Prompt. In the items below, swap every "Captain" for "Commander" and write the text lines out again with nothing else changed. Leave the pictures out of your answer.

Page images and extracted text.
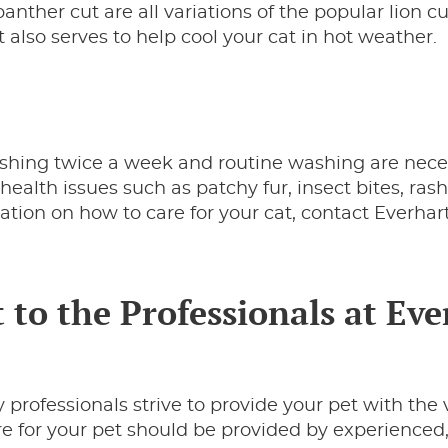
anther cut are all variations of the popular lion cu
t also serves to help cool your cat in hot weather.
shing twice a week and routine washing are nece
health issues such as patchy fur, insect bites, rash
ation on how to care for your cat, contact Everhar
 to the Professionals at Eve
 professionals strive to provide your pet with the 
are for your pet should be provided by experienced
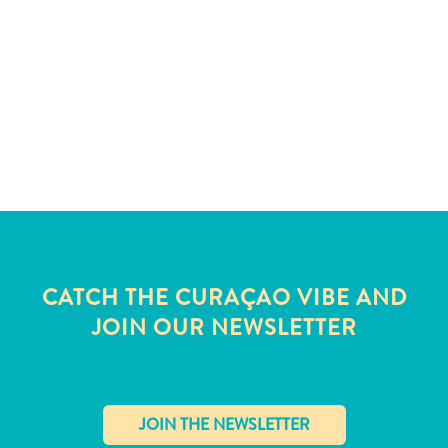
and
Wellness
Sports
and
Golf
Taxi
Services
Tours
Water
Activities
Where
To
CATCH THE CURAÇAO VIBE AND
Stay
JOIN OUR NEWSLETTER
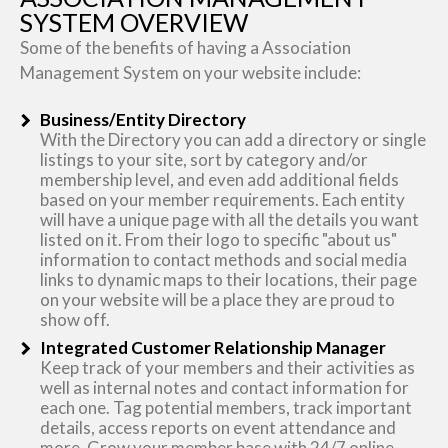
SYSTEM OVERVIEW
Some of the benefits of having a Association
Management System on your website include:
Business/Entity Directory
With the Directory you can add a directory or single
listings to your site, sort by category and/or
membership level, and even add additional fields
based on your member requirements. Each entity
will have a unique page with all the details you want
listed on it. From their logo to specific "about us"
information to contact methods and social media
links to dynamic maps to their locations, their page
on your website will be a place they are proud to
show off.
Integrated Customer Relationship Manager
Keep track of your members and their activities as
well as internal notes and contact information for
each one. Tag potential members, track important
details, access reports on event attendance and
more. Grow your member base with 24/7 online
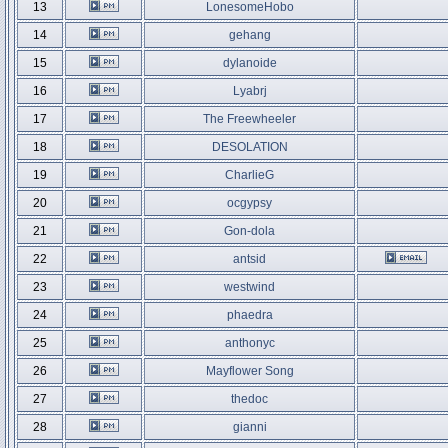
13
LonesomeHobo
14
gehang
15
dylanoide
16
Lyabrj
17
The Freewheeler
18
DESOLATION
19
CharlieG
20
ocgypsy
21
Gon-dola
22
antsid
23
westwind
24
phaedra
25
anthonyc
26
Mayflower Song
27
thedoc
28
gianni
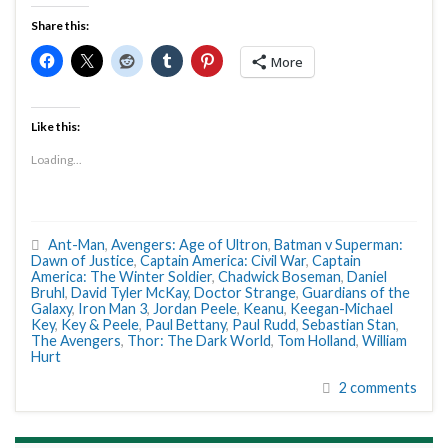
Share this:
More
Like this:
Loading...
Ant-Man
,
Avengers: Age of Ultron
,
Batman v Superman:
Dawn of Justice
,
Captain America: Civil War
,
Captain
America: The Winter Soldier
,
Chadwick Boseman
,
Daniel
Bruhl
,
David Tyler McKay
,
Doctor Strange
,
Guardians of the
Galaxy
,
Iron Man 3
,
Jordan Peele
,
Keanu
,
Keegan-Michael
Key
,
Key & Peele
,
Paul Bettany
,
Paul Rudd
,
Sebastian Stan
,
The Avengers
,
Thor: The Dark World
,
Tom Holland
,
William
Hurt
2 comments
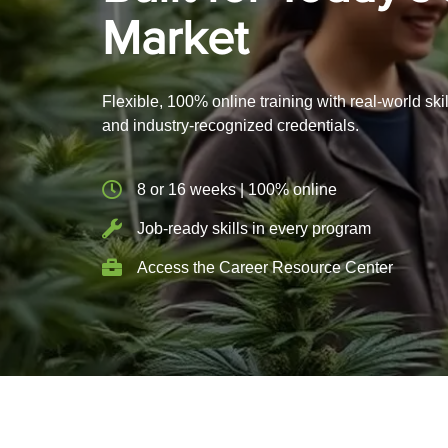
Market
Flexible, 100% online training with real-world skil
and industry-recognized credentials.
8 or 16 weeks | 100% online
Job-ready skills in every program
Access the Career Resource Center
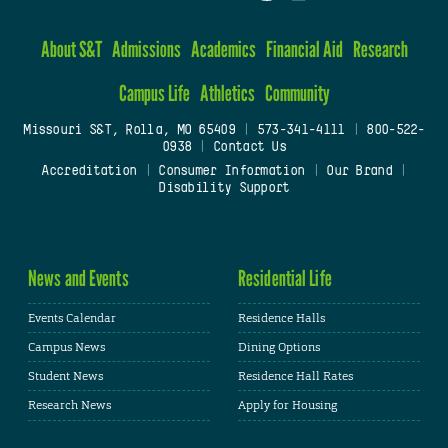
About S&T
Admissions
Academics
Financial Aid
Research
Campus Life
Athletics
Community
Missouri S&T, Rolla, MO 65409
|
573-341-4111
|
800-522-
0938
|
Contact Us
Accreditation
|
Consumer Information
|
Our Brand
|
Disability Support
News and Events
Residential Life
Events Calendar
Residence Halls
Campus News
Dining Options
Student News
Residence Hall Rates
Research News
Apply for Housing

Result of the task.
anther cut are all variations of the popular lion cu
t also serves to help cool your cat in hot weather.
shing twice a week and routine washing are nece
health issues such as patchy fur, insect bites, rash
ation on how to care for your cat, contact Everhar
 to the Professionals at Eve
 professionals strive to provide your pet with the 
are for your pet should be provided by experienced
and
Wellness
Sports
and
Golf
Taxi
Services
Tours
Water
Activities
Where
To
CATCH THE CURAÇAO VIBE AND
Stay
JOIN OUR NEWSLETTER
SYSTEM OVERVIEW
Some of the benefits of having a Association
Management System on your website include:
Business/Entity Directory
With the Directory you can add a directory or single
listings to your site, sort by category and/or
membership level, and even add additional fields
based on your member requirements. Each entity
will have a unique page with all the details you want
listed on it. From their logo to specific "about us"
information to contact methods and social media
links to dynamic maps to their locations, their page
on your website will be a place they are proud to
show off.
Integrated Customer Relationship Manager
Keep track of your members and their activities as
well as internal notes and contact information for
each one. Tag potential members, track important
details, access reports on event attendance and
more. Grow your member base with 24/7 online
13
LonesomeHobo
14
gehang
15
dylanoide
16
Lyabrj
17
The Freewheeler
18
DESOLATION
19
CharlieG
20
ocgypsy
21
Gon-dola
22
antsid
23
westwind
24
phaedra
25
anthonyc
26
Mayflower Song
27
thedoc
28
gianni
Share this:
More
Like this:
Loading...
Ant-Man
,
Avengers: Age of Ultron
,
Batman v Superman:
Dawn of Justice
,
Commander America: Civil War
,
Commander
America: The Winter Soldier
,
Chadwick Boseman
,
Daniel
Bruhl
,
David Tyler McKay
,
Doctor Strange
,
Guardians of the
Galaxy
,
Iron Man 3
,
Jordan Peele
,
Keanu
,
Keegan-Michael
Key
,
Key & Peele
,
Paul Bettany
,
Paul Rudd
,
Sebastian Stan
,
The Avengers
,
Thor: The Dark World
,
Tom Holland
,
William
Hurt
2 comments
Market
Flexible, 100% online training with real-world skil
and industry-recognized credentials.
8 or 16 weeks | 100% online
Job-ready skills in every program
Access the Career Resource Center
About S&T
Admissions
Academics
Financial Aid
Research
Campus Life
Athletics
Community
Missouri S&T, Rolla, MO 65409
|
573-341-4111
|
800-522-
0938
|
Contact Us
Accreditation
|
Consumer Information
|
Our Brand
|
Disability Support
News and Events
Residential Life
Events Calendar
Residence Halls
Campus News
Dining Options
Student News
Residence Hall Rates
Research News
Apply for Housing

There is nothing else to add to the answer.